Let’s try and mix things up, by instead adding another Linear module that is Colwise sharded. I initially did the same as before, just declaring net2 also as ColwiseParallel, expecting it to just work. But it complained that the matrix multiplication is (8x5) @ (10x10) and therefore incorrect. net1’s output is Shard(-1) and net2’s expected input is Replicate so I assumed it would do the needful redistribution. However, input_layout argument needs to be manually specified with the actual current input’s layout. As an aside, I feel this could be somehow automated instead of expecting the user to give the correct layout.

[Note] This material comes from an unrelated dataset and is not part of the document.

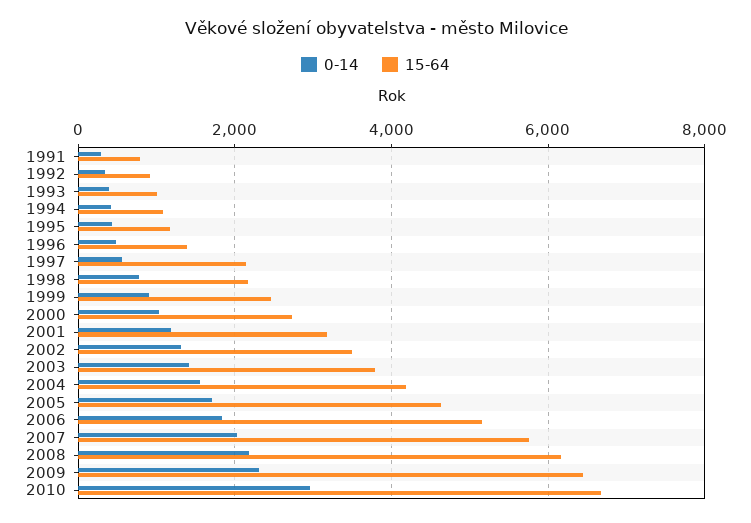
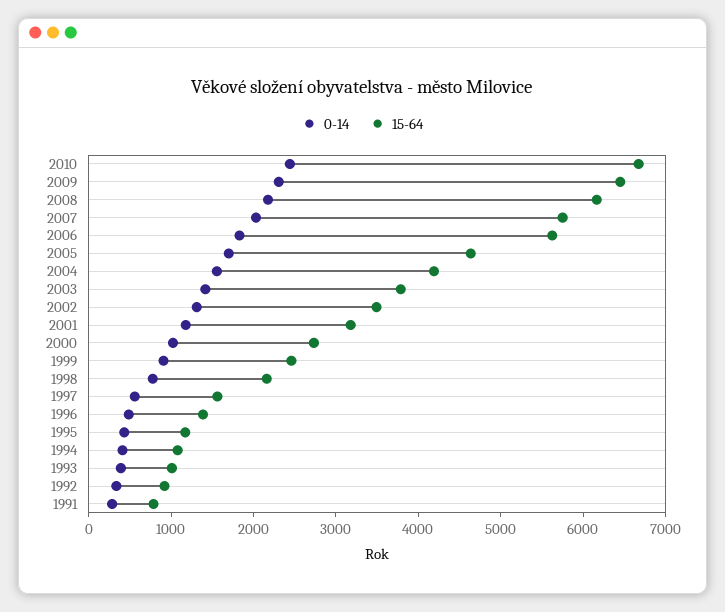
15-64, 1997: 2200 -> 1600
15-64, 2006: 5200 -> 5600
0-14, 2010: 3000 -> 2400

model = parallelize_module(
    model,
    mesh,
    {
        "net1": ColwiseParallel(),
        "net2": ColwiseParallel(input_layouts=Shard(-1)),
    }
)
Global rank: 0, Weights array: [DTensor(local_tensor=tensor([
	[101., 102., 103., 104., 105., 106., 107., 108., 109., 110.],
	[111., 112., 113., 114., 115., 116., 117., 118., 119., 120.],
	[121., 122., 123., 124., 125., 126., 127., 128., 129., 130.],
	[131., 132., 133., 134., 135., 136., 137., 138., 139., 140.],
	[141., 142., 143., 144., 145., 146., 147., 148., 149., 150.]]), device_mesh=DeviceMesh('cpu', [0, 1]), placements=(Shard(dim=0),)), DTensor(local_tensor=tensor([
	[101., 102., 103., 104., 105., 106., 107., 108., 109., 110.],
	[111., 112., 113., 114., 115., 116., 117., 118., 119., 120.],
	[121., 122., 123., 124., 125., 126., 127., 128., 129., 130.],
	[131., 132., 133., 134., 135., 136., 137., 138., 139., 140.],
	[141., 142., 143., 144., 145., 146., 147., 148., 149., 150.]]), device_mesh=DeviceMesh('cpu', [0, 1]), placements=(Shard(dim=0),))]
# Input, output for net1
Input=== from: (Replicate(),) to: (Replicate(),)
Output=== from: (Shard(dim=1),) to: (Shard(dim=-1),)

# Input, output for net 2
Input=== from: (Shard(dim=-1),) to: (Replicate(),)
[rank0]:W1024 06:58:20.513000 46578 torch/distributed/tensor/_redistribute.py:202] redistribute from S(1) to R on mesh dim 0
Output=== from: (Shard(dim=1),) to: (Shard(dim=-1),)
  1. Both input weight shards are 5x10.
  2. net1: output and desired output are same
  3. net2: input is actually Shard(-1), while desired for ColwiseParallel is actually Replicate. So redistribute is forced.

Finally, this also explains how composability is achieved. Earlier I thought there would be an FSDP forward pass and a TP forward pass, leading to the question of which one needs to be applied. Now I understand, the forward pass is that of the Module. FSDP and TP only introduce pre-forward and post-forward hooks for doing stuff before running the Module. In case of FSDP, this would be bringing together the shards to recompose the entire module. In case of TP, it could be sharding the input to match the sharding of the module. For composing FSDP and TP, all that happens is that the pre-forward of FSDP would run, followed by the pre-forward of TP.

Misc points:

  1. parallelize_module call: takes only a 1D mesh. If the mesh is bigger, you only pass the slice needed. But what if 2D tensor parallelism (or does no such concept exist?).